Although CIFSs are biologically more benign than their counterparts occurring in older patients, they are histologically similar. CIFSs belong to one end of a spectrum of fibrous proliferations occurring in children. Gains of chromosomes 8, 11, 17, and 20 (in various combinations) were observed in 11 of 12 fibrosarcomas occurring in infants under 2 years of age [20]. Extra copies of chromosomes 17 and 20 were observed in a fibrosarcoma occurring in a 5-year-old child but no abnormalities were detected by fluorescence in situ hybridization (FISH) in four additional fibrosarcomas occurring in patients aged 6–17 years. One of three cellular fibromatoses was characterized by extra copies of chromosome 8, 11, 17, and 20. Similar findings were not observed in any of the noncellular fibromatoses or in myofibromatoses [20]. The ETS variant gene 6-neurotrophin 3 receptor gene (ETV6-NTRK3) gene fusion product identified by RT-PCR has been recognized as diagnostic of infantile fibrosarcoma. ETV6-NTRK3 transcript was present in 87.2% of patients where the investigation was performed by the European Pediatric Soft Tissue Sarcoma Study Group [19]. Pavlick et al. found that 9 out of 2031 advanced cancers from patients less than 21-years old (0.44%) harbored NTRK fusions [21]. Notably, four of these cases were in children less than 2-years old for which infantile fibrosarcoma was considered a diagnosis, and two harbored the canonical ETV6-NTRK3 [21]. NTRK fusions occur in a subset of young patients with mesenchymal or sarcoma-like tumors at a low frequency, and are potential good targets for drugs. A case of refractory infantile fibrosarcoma (IFS) with constitutive activation of the tropomyosin-related kinase (TRK) signaling pathway from an ETV6-NTRK3 gene fusion experienced a rapid, radiographic response, thus depicting the potential for LOXO-101 (also known as larotrectinib) to provide benefit for IFS harboring NTRK gene fusions [22].

Histopathologic characteristics include a solid, dense proliferation of spindle cells in interlacing bundles; positive for vimentin, and occasionally for desmin, SMA, and cytokeratin [23]. Similar findings were observed in the present case. We could not test for the ETV6-NTRK3 gene fusion due to technical resource constraints.

The incidence of metastatic spread of disease is 5–8% [24]. The organs commonly affected in metastasis are the lungs and lymph nodes. Metastatic disease may be demonstrated on fluorodeoxyglucose positron emission tomography-computed tomography [25]. The risk of recurrence is considerably high, being 17–43% [26]. The prognosis is fair with a reported 5-year overall survival rate as high as 84–93% [27].

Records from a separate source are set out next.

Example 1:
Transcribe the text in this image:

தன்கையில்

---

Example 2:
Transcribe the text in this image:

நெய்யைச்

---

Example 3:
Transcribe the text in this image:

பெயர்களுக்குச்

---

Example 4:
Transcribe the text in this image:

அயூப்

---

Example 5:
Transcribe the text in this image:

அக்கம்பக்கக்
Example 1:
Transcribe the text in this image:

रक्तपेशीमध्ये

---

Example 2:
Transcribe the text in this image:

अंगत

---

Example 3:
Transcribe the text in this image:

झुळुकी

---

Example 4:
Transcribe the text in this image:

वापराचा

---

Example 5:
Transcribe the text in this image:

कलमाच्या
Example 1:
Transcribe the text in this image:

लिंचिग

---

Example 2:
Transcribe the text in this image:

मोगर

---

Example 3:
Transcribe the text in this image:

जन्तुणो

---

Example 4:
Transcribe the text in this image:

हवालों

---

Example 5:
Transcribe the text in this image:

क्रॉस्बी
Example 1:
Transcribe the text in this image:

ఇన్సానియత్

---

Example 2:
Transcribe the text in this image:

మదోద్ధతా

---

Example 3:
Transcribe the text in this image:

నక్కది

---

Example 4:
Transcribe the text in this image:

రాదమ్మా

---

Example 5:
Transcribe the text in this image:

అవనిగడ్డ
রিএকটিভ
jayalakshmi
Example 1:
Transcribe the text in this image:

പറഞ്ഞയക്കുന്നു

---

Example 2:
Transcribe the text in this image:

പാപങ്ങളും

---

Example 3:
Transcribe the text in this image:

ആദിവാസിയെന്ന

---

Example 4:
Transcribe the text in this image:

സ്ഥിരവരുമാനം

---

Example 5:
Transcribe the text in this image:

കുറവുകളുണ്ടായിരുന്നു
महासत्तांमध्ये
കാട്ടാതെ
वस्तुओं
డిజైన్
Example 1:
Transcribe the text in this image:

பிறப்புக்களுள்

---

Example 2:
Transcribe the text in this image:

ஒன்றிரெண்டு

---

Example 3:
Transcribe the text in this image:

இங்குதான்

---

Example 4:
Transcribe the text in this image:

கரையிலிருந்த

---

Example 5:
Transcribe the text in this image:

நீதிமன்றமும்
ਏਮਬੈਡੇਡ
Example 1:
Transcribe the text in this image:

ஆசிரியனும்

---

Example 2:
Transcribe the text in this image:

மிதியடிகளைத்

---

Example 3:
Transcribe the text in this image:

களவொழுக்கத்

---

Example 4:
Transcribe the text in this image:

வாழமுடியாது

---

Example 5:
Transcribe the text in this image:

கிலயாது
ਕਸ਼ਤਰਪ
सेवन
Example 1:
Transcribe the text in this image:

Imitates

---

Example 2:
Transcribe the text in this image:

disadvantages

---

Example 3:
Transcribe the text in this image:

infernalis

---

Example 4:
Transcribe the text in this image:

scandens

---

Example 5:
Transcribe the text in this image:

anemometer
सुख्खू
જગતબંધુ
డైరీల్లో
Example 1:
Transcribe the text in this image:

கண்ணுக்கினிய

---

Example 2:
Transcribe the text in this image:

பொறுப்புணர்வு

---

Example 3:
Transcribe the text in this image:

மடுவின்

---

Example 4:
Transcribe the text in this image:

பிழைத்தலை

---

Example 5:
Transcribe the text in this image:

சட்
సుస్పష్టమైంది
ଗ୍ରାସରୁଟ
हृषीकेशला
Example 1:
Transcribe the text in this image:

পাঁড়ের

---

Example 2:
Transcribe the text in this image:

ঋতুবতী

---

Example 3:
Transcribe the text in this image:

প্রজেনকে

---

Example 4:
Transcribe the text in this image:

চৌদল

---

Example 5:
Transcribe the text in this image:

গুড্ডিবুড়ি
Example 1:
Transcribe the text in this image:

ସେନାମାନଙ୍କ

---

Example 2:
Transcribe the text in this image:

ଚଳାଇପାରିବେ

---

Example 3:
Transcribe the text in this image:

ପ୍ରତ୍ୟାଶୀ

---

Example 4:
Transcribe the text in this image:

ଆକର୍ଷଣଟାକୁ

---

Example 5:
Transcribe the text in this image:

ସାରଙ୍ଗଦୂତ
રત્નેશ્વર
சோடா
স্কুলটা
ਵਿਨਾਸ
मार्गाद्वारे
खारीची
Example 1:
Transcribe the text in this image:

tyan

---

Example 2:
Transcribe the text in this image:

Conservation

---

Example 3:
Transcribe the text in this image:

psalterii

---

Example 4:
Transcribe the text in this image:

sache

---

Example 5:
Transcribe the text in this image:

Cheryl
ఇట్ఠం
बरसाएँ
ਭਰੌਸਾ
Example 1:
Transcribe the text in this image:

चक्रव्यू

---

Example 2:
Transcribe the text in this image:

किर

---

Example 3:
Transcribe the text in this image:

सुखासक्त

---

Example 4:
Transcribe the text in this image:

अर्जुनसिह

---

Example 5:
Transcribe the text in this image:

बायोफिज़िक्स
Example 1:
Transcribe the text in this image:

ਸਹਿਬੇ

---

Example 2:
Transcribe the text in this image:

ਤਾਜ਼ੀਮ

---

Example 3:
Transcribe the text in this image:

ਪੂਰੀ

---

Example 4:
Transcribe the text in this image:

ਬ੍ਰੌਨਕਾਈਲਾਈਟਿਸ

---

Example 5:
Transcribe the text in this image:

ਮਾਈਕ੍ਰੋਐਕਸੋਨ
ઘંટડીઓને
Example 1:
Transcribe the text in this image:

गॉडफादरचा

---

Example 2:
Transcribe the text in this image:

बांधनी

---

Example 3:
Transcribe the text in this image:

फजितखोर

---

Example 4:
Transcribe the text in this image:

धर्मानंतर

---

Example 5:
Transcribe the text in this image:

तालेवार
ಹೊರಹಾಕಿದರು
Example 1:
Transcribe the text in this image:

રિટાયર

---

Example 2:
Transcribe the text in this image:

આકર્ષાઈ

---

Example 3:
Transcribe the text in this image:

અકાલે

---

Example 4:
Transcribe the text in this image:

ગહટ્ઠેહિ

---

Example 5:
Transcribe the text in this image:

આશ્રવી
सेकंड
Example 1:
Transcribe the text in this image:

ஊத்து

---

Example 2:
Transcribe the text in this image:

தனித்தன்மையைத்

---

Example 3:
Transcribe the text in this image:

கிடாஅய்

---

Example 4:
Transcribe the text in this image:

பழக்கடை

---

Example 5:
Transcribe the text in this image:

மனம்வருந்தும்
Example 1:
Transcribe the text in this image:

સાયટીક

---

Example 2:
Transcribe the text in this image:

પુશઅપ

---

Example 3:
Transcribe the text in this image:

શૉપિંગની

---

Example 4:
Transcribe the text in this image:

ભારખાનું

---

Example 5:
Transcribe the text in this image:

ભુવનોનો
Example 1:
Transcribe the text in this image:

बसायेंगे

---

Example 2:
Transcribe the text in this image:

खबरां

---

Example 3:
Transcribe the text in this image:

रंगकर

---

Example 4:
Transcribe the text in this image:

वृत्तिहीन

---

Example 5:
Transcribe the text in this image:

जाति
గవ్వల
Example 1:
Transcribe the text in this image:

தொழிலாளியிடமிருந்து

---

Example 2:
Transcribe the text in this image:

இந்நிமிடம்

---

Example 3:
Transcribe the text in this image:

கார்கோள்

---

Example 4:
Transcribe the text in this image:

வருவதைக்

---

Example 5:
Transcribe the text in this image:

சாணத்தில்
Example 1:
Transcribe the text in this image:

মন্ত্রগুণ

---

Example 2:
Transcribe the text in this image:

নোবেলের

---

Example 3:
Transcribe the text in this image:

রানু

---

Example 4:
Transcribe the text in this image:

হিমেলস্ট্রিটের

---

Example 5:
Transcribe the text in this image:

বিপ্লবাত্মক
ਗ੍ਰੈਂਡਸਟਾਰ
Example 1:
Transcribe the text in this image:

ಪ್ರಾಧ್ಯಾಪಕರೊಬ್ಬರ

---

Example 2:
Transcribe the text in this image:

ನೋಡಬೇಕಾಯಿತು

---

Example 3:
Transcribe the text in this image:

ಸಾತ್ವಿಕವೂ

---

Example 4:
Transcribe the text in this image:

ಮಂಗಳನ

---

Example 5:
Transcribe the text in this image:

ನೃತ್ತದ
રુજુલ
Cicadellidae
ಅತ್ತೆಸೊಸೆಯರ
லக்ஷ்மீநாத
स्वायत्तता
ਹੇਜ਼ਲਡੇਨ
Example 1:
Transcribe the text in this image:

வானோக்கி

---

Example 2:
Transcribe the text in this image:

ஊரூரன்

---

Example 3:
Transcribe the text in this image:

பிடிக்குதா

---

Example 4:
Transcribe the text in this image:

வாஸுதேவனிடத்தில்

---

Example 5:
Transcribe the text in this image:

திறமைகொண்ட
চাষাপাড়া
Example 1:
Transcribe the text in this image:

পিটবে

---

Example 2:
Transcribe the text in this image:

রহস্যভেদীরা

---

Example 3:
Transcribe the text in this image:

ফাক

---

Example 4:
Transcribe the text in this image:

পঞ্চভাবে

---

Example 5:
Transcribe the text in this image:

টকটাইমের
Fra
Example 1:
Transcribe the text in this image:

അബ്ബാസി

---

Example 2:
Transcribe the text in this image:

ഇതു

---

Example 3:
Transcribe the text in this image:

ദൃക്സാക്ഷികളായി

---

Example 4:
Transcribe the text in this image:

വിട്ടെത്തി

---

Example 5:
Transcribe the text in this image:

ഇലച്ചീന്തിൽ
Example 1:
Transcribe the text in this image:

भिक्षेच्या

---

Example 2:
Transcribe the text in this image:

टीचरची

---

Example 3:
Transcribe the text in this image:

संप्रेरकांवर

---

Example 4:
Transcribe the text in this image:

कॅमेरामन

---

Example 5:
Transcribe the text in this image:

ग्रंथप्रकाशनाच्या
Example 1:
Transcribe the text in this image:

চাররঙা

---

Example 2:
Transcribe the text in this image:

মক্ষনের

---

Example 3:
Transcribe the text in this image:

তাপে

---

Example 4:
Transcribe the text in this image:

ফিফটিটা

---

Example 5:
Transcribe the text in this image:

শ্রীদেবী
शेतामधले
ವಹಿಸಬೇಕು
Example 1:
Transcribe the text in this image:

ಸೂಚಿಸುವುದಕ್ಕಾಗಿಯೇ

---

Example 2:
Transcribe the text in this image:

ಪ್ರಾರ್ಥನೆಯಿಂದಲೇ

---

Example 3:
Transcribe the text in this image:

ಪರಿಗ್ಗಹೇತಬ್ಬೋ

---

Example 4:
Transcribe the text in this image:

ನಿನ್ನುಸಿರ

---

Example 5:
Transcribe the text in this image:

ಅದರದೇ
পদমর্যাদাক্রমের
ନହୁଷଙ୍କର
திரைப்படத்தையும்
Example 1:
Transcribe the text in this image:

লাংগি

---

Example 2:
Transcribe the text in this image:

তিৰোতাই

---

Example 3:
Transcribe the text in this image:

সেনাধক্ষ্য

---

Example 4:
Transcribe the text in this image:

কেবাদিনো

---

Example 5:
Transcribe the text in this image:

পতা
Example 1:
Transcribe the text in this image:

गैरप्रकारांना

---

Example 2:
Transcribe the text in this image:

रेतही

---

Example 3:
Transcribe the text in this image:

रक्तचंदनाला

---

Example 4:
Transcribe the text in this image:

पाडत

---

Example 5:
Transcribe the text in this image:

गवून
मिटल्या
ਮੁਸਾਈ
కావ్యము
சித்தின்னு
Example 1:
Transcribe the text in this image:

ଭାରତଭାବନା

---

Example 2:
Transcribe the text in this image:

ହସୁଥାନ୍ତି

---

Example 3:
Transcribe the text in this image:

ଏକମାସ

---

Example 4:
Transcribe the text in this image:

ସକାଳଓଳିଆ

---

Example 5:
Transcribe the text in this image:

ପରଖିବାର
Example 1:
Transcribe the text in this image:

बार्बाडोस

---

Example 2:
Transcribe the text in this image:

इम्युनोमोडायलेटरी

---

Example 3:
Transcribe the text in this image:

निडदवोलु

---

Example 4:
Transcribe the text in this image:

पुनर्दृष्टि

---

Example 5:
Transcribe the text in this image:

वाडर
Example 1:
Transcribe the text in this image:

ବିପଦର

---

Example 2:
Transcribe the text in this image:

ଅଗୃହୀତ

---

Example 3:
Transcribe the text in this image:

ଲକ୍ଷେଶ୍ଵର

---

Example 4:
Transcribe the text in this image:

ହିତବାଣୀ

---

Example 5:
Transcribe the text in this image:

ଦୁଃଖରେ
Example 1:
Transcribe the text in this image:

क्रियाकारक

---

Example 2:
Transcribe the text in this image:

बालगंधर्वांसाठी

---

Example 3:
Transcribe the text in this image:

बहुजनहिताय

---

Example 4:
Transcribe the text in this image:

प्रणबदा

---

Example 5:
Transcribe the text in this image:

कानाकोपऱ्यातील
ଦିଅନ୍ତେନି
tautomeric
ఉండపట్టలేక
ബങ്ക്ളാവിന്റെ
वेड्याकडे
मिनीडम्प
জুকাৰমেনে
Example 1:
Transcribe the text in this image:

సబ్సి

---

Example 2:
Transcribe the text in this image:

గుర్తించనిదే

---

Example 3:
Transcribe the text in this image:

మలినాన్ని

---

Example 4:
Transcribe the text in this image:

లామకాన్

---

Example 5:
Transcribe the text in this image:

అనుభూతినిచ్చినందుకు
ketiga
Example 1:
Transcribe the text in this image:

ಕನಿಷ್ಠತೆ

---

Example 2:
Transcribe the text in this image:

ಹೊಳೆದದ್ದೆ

To conclude, CIFSs should be kept in the differential diagnoses of soft tissue tumors in infants, even in congenital cases. The clinical picture is similar to lymphovascular malformations which might lead to misdiagnosis of these tumors. The mainstay of treatment is complete excision. However, chemotherapy does have a good response and can be a preferred option if surgery is not possible without major anatomical compromise. Overall survival in these tumors is excellent.